According to meticulous reporting from multiple major media outlets—including Axios, The Hollywood Reporter, and CNBC—TikTok has concluded negotiations and formally finalized an agreement to divest its U.S. operations. Internal communications accessed by these publications reveal that TikTok’s chief executive officer, Shou Zi Chew, confirmed the transaction’s closing date as January 22. Upon completion, a consortium led by Oracle, the private equity firm Silver Lake, and Abu Dhabi-based MGX will collectively acquire a 45 percent stake in the newly configured entity. Meanwhile, the Chinese parent company, ByteDance, will maintain a residual ownership interest amounting to 20 percent. The balance of shares, Axios noted, will be distributed among affiliates tied to ByteDance’s current group of investors, preserving a measure of continuity in the firm’s financial and operational structure.
This announcement follows a turbulent period for the platform in the United States, during which TikTok temporarily ceased operations at the onset of January following the enforcement of the so-called ‘divest-or-ban’ legislation. This legal mandate required that TikTok either localize its ownership and governance within the U.S. or face an outright ban. Over the months that followed, then-President Donald Trump granted a succession of extensions, effectively delaying enforcement to allow the parties more time to formulate a suitable sale agreement that would satisfy national security concerns while ensuring the platform’s continued functionality for millions of American users. In September, after a series of complex negotiations involving government representatives from both the U.S. and China, the two countries reached a provisional ‘framework’ agreement—a diplomatic and economic understanding that enabled one further extension. This temporary leniency expired on December 16, marking the last feasible window for completing the deal.

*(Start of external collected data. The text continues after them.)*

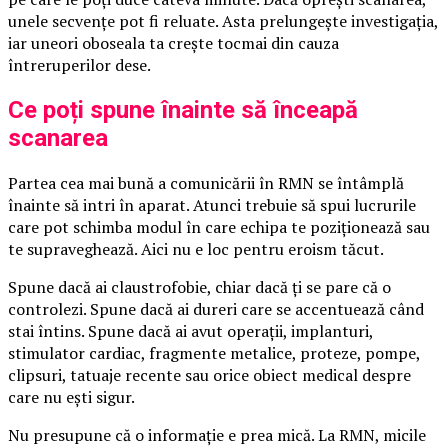
unele secvențe pot fi reluate. Asta prelungește investigația,
iar uneori oboseala ta crește tocmai din cauza
întreruperilor dese.
Ce poți spune înainte să înceapă
scanarea
Partea cea mai bună a comunicării în RMN se întâmplă
înainte să intri în aparat. Atunci trebuie să spui lucrurile
care pot schimba modul în care echipa te poziționează sau
te supraveghează. Aici nu e loc pentru eroism tăcut.
Spune dacă ai claustrofobie, chiar dacă ți se pare că o
controlezi. Spune dacă ai dureri care se accentuează când
stai întins. Spune dacă ai avut operații, implanturi,
stimulator cardiac, fragmente metalice, proteze, pompe,
clipsuri, tatuaje recente sau orice obiect medical despre
care nu ești sigur.
Nu presupune că o informație e prea mică. La RMN, micile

In his internal memo to employees, Shou Zi Chew expressed profound gratitude for the dedication and perseverance of TikTok’s staff, emphasizing that their collective effort had allowed the platform to sustain high performance standards even amid political uncertainty and regulatory scrutiny. He underscored that the forthcoming transition in ownership would not detract from TikTok’s fundamental mission: to empower its global community of creators, deliver compelling content experiences for users, and support businesses that rely on its vast digital ecosystem. “Your efforts keep us operating at the highest level and will ensure that TikTok continues to grow and thrive in the U.S. and around the world,” Chew wrote, according to The Hollywood Reporter. His message reinforced a tone of optimism and continuity, emphasizing that despite structural changes, the company’s creative and operational philosophies remain intact and forward-looking.
In terms of technology and data governance, preliminary reports suggest that the American branch of TikTok will continue employing a version of the sophisticated recommendation algorithm originally developed by ByteDance. However, this algorithm will be retrained specifically using U.S.-based user data and will function under the direct oversight of Oracle, which is expected to serve as both a technological partner and a trusted data custodian. This arrangement reflects broader efforts to assuage government concerns regarding data privacy and potential foreign influence. When approached for comment about the long-term operational implications of this restructuring, TikTok did not immediately issue a formal statement, as reported by The Verge. Overall, the finalized sale marks a pivotal turning point for TikTok—one that could redefine not only the company’s strategic trajectory in the American market but also the broader framework governing international technology partnerships and platform sovereignty in the digital age.